Un Voile entre les mondes
Quatrième partie : D'amour et d'Amitié

2 – The Unsleepy Faery Sammy

Cette première matinée à la maison d'hôte du GKSS fut plutôt une galère sans fin. Le temps de trouver une version compréhensible et complète du guide du nouveau venu, de récupérer draps, serviettes et un certain nombre d'affaires fournies par la gérante qui parlait un allemand au fort accent « flat deutsche », je pus prendre le chemin de la ville.

Je m'étais déjà frottée aux transports en commun pour me rendre à Hambourg, ou pour rejoindre le GKSS de mon ancien logement. Mais je ne m'étais pas attendue à ce que le réseau entre les banlieues et le centre-ville soit aussi pauvre. Un bus par heure et par ligne pour rallier le centre commercial, mais d'une logique exceptionnelle, ces deux bus passaient à cinq minutes d'intervalle.

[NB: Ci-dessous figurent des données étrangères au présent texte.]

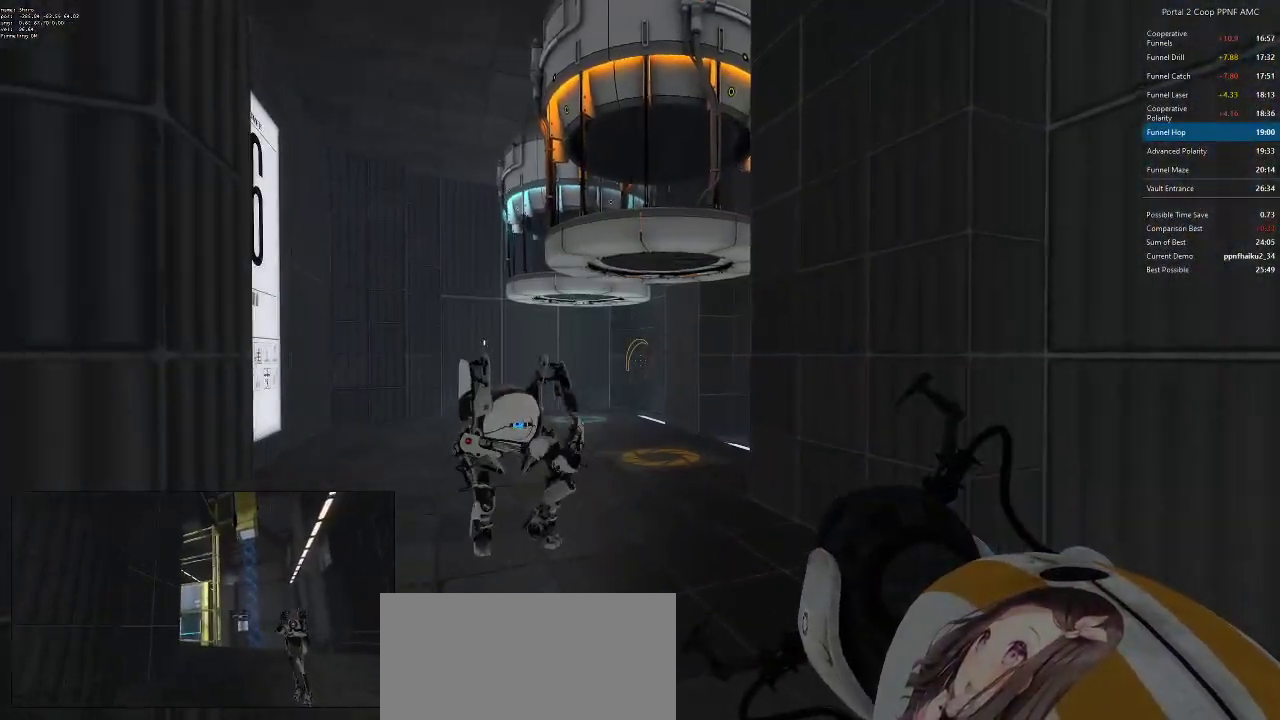
{"keys": ["w"], "mouse": [], "events": [[367, "a", "down"], [400, "a", "up"]]}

Ma première pensée fut d'acheter un vélo d'occasion, lorsque enfin je me trouvai dans la rue supposée marchande. Mais à voir les prix des cycles, plus de cent euros, pour une ruine en bien plus mauvais état que celui que j'avais restauré l'année précédente pour une trentaine d'euros, pneus neufs compris, je me refusai à cette dépense, et maugréai que finalement, c'était peut-être une idée, une fois que j'aurais fait le tour de la ville, de m'entraîner à transplaner.

Prenant mon temps pour faire mes courses, quelle ne fut pas ma fureur de voir qu'une fois de plus, ma montre subissait les effets de ma magie et avait pris dix minutes de retard, me faisant rater les bus, et me condamnant à une heure d'errance sous la pluie. Je fus soulagée qu'il ne s'agisse que de pluie, Antonio m'ayant envoyé des photos de neige la semaine précédente.

Je ne sais pas où je trouvai la force de me traîner au bureau, mais j'étais installée devant mon écran, une tasse de café fumante à la main, à quatorze heures pétantes. Consciencieusement, je relevai mes e-mails professionnels, remplis ma feuille d'avancement pour la société qui m'avait envoyée ici, et regardai d'un œil distrait les offres de postes qui pourraient me correspondre pour l'après GKSS.

Malheureusement pour mon envie de rentrer en France, la plupart des postes intéressants de mon domaine se trouvaient en Allemagne, aux Etats-Unis, et pour certains au Canada et en Chine. Cela aurait été il y a quelques mois, j'aurais sans doute tenté la Chine, cependant je ne rêvais plus que de mon chez moi. Mais la France était-elle chez moi ? J'en doutais à présent, après l'impression de vide que j'avais ressenti pendant le mariage de ma sœur. Alors où ?

Je ruminais ces pensées sombres quand je me rappelai que j'avais la veille posté un écrit. Je restais interdite quelques secondes en voyant le nombre de courriels dans la boite de réception. Déjà quinze ? ! Mais en regardant la liste des expéditeurs, le choc du nombre fit place au désespoir du spamming. Plusieurs messages automatiques pour me souhaiter la bienvenue sur le serveur, en tant qu'auteur, que lecteur, me demander d'aller lire les écrits d'untel.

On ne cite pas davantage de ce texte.